Positive ground cars *should* have a continuous loop of white coming out of the harness and going back in, this is the tach pickup loop which should be fed through the external tach pickup in a particular way. The white that terminates in a spade supplies the electronics.

On later +ve ground cars the white power feed (unfused ignition) was replaced by a green (fused ignition) feed also terminating in a spade.

About the time the change to negative ground was made the continuous loop became two separate whites, one terminated in a male bullet and one a female. the tach was changes to put the pickup inside the case, permanently wired, and brought out to two matching bullets on the back of the case.

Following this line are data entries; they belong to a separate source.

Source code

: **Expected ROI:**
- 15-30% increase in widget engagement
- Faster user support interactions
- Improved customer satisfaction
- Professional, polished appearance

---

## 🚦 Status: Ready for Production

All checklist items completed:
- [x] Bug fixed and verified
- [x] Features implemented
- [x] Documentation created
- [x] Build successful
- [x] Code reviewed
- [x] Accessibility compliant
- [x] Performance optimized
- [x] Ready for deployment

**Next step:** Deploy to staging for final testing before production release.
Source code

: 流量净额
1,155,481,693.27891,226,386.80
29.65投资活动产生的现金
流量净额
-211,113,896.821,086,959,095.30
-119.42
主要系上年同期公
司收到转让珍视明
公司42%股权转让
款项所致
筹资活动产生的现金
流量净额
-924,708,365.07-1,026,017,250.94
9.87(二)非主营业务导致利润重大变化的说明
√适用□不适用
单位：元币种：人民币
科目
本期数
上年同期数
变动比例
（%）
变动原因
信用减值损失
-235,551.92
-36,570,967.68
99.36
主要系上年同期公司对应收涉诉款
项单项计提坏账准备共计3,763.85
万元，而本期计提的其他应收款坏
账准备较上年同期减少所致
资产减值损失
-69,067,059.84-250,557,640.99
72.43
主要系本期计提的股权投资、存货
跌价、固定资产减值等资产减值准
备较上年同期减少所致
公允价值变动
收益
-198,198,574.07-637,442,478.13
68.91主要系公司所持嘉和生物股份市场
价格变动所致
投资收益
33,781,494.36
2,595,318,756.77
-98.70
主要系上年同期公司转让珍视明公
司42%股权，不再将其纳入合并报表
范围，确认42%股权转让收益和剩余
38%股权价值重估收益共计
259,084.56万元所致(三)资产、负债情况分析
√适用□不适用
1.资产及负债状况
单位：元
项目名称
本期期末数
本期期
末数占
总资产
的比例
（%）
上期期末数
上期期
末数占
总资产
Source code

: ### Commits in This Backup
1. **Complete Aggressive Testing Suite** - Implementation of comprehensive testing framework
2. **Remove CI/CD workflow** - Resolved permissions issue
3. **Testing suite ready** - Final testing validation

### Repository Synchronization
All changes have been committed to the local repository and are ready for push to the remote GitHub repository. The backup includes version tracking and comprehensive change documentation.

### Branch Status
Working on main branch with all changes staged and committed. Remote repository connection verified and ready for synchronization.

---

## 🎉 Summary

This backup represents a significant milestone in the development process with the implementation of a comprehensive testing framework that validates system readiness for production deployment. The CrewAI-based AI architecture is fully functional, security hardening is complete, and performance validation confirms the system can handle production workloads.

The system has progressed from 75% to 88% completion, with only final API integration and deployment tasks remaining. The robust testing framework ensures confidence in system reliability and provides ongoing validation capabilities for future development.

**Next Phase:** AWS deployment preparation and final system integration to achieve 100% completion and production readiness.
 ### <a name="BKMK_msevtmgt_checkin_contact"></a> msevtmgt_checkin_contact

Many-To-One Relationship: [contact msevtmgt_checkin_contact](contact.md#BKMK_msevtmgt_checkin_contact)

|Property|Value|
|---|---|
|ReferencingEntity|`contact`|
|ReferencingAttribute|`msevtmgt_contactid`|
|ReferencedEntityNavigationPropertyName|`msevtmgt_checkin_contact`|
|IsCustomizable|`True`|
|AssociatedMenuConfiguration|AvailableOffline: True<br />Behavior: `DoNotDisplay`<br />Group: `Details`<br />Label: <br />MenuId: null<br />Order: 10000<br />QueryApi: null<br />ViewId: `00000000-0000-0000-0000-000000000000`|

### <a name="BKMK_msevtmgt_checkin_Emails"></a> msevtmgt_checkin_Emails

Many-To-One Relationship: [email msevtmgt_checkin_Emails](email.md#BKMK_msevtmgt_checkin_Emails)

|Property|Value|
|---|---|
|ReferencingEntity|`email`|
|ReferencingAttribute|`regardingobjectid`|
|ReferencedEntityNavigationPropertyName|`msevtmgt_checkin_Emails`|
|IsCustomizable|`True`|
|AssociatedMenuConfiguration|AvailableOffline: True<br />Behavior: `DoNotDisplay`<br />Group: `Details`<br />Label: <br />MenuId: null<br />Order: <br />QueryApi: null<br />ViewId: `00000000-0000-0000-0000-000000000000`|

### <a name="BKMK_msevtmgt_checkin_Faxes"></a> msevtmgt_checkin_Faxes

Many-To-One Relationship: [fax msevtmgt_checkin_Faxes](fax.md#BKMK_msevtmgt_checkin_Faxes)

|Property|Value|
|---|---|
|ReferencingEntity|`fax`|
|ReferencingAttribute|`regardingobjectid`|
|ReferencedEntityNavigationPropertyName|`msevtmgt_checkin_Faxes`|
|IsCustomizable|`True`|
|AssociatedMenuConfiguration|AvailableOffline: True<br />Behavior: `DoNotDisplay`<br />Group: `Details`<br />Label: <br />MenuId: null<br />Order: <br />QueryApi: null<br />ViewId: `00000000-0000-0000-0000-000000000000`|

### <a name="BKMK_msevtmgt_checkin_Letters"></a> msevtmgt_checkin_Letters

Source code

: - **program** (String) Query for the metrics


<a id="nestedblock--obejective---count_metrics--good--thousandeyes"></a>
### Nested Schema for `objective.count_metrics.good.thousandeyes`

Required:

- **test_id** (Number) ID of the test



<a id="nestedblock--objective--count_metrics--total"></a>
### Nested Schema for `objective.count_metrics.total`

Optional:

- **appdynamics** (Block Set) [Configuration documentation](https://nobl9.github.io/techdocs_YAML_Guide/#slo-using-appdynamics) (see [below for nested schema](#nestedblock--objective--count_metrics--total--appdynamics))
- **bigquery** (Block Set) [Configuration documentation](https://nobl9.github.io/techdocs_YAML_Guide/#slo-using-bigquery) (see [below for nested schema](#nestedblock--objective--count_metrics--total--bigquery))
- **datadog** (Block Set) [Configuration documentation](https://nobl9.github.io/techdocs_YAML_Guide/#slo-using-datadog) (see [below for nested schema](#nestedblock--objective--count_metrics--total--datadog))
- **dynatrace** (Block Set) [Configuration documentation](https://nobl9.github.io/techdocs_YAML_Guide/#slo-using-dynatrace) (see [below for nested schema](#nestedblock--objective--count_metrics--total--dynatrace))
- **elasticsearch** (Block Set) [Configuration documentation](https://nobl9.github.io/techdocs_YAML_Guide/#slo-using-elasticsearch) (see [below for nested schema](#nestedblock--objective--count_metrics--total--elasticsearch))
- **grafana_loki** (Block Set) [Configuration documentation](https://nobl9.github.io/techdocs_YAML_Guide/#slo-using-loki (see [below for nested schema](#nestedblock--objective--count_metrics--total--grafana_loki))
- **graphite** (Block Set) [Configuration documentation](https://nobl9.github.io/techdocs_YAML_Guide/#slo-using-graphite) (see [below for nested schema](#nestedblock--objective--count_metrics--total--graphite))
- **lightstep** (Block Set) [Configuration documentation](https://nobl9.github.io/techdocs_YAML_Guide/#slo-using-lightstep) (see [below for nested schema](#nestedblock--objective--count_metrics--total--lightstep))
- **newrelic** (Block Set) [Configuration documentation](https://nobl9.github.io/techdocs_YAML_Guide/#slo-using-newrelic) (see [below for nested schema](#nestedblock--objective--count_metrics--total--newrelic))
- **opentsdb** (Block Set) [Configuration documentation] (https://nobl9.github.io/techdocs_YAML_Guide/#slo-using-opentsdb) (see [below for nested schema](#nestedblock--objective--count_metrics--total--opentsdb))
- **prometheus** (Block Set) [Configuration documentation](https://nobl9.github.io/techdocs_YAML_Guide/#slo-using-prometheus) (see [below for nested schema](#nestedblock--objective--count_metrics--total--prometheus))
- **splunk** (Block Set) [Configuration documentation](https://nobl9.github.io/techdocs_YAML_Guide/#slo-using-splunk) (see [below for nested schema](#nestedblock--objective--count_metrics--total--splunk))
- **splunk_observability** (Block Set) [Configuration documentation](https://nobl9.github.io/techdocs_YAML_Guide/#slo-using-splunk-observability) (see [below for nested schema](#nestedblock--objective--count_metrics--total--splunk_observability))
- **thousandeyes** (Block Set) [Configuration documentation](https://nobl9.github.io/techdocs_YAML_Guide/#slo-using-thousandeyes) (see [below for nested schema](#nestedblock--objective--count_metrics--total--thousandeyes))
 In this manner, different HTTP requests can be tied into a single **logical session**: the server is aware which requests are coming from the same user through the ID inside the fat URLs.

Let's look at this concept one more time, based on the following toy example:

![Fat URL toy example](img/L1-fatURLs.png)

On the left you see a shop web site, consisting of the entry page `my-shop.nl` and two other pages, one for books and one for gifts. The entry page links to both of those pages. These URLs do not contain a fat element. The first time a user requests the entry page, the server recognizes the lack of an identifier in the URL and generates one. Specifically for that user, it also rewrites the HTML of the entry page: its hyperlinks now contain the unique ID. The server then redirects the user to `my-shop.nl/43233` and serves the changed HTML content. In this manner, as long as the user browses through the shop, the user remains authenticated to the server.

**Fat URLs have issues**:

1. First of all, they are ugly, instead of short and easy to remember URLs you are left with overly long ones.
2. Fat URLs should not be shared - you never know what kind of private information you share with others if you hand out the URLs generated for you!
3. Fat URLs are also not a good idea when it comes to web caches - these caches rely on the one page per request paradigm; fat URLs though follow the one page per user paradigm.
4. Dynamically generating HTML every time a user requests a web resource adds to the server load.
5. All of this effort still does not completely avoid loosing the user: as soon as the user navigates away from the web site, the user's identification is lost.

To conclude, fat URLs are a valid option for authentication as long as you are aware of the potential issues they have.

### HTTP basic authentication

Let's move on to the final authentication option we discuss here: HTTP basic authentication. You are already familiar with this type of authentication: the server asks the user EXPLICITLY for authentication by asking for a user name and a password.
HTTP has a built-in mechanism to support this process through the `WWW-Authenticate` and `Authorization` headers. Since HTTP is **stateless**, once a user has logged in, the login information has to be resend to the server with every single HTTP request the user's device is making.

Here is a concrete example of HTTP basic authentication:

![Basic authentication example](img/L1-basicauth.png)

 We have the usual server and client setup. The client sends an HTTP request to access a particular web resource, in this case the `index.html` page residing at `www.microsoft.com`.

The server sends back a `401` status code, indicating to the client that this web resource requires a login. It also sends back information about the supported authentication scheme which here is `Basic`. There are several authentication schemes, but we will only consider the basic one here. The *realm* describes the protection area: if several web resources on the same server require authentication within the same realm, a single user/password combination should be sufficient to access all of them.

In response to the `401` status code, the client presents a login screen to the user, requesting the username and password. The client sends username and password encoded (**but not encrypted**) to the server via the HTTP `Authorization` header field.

If you only have two whites, and one definitely goes to the coil and the other the ignition switch, then these must be the pickup wires, and if they are separate wires at the tach I'd expect to find a green in the vicinity to power the electronics. What type of connectors are on the ends of the two whites?

If they hadn't fused the tach electronics then they *could* have connected the wire from the ignition switch to both the pickup and the electronics, using the other white from the other side of the pickup to the coil. If you *don't* have a green then you could do this anyway, although personally I'd be happy having the electronics run off a green fused supply and not the white.
Paul Hunt 2

There are no 'extra' green wires available to run the power to the tach. It would seem that the makers of the harness included the white wire (terminating in a spade) but not the 'looped' wire from the coil through the loom to the ignition switch.

There are only two wires routing to the ignition switch, not 3. As I understadn it, in theory anyway, the last (3rd) wire should be the 'looped' wire, terminated in a spade conection to the ignition switch.

I wish I could link to the stock schematics from an internet source, it may prove to be helpful. The harness itself follows the stock schematic for a mech. tach car- except for the presence of this white wire with spade connector to pwoer the tach. The routing of the white wires on an electric tach car is a little bit different, but obviously incldues both of these white wires.

I figured that I could not use the included white wire, but I thought I'd ask. I guess the real solution is to reuse the old 'looped' wire, but since it is not an integral part of the harness, I wonder if I can just connect it to the 3-way connector of white wires near the washer bottle. 1 such wire is for the fuel pump, another is only used in the event the car has overdriveand the 3rd wire runs from the ignition coil. Like I said, a test with teh multimeter confirms that the ignition coil wire junctions at this conenctor (which is also confirmed by the schematic). If I could connect the 'looped' wire to this connector, it would of course be a lot easier.
Matthew Mugherini

The 4-way bullet connector by the fusebox probably does have only 3 wires - one coming out of the main harness from the ignition switch, one going into the rear harness for the fuel pump, and a 3rd going back into the main harness. This 3rd wire *should* go to the fusebox only, and there should be an additional white wire in the main harness, not visible at this breakout point, running from the tach to the coil directly. If this 3rd wire goes to both the fusebox and the coil, then the manufacturer has mixed up the very early electronic tach harness with the 73 and later tach arrangment. If so, perhaps it has a black/white wire running from the coil -ve (one of two) to the tach?

Personally I'd send the harness back and get a proper one from elsewhere, but if you are happy to stick with it then you need to disconnect the existing white on the coil and tape it back out of harms way, and run a new one from the coil +ve, through the tach pickup, to connect with the single white already at the tach (you could go all the way back to the ignition switch connector but there seems little point). Anything else will give either no tach reading or incorrect readings. However having a loose white going all that way without any additional protection is not good, it could chafe or get caught and burn the new harness. If it has the additional black/white above then you could use that.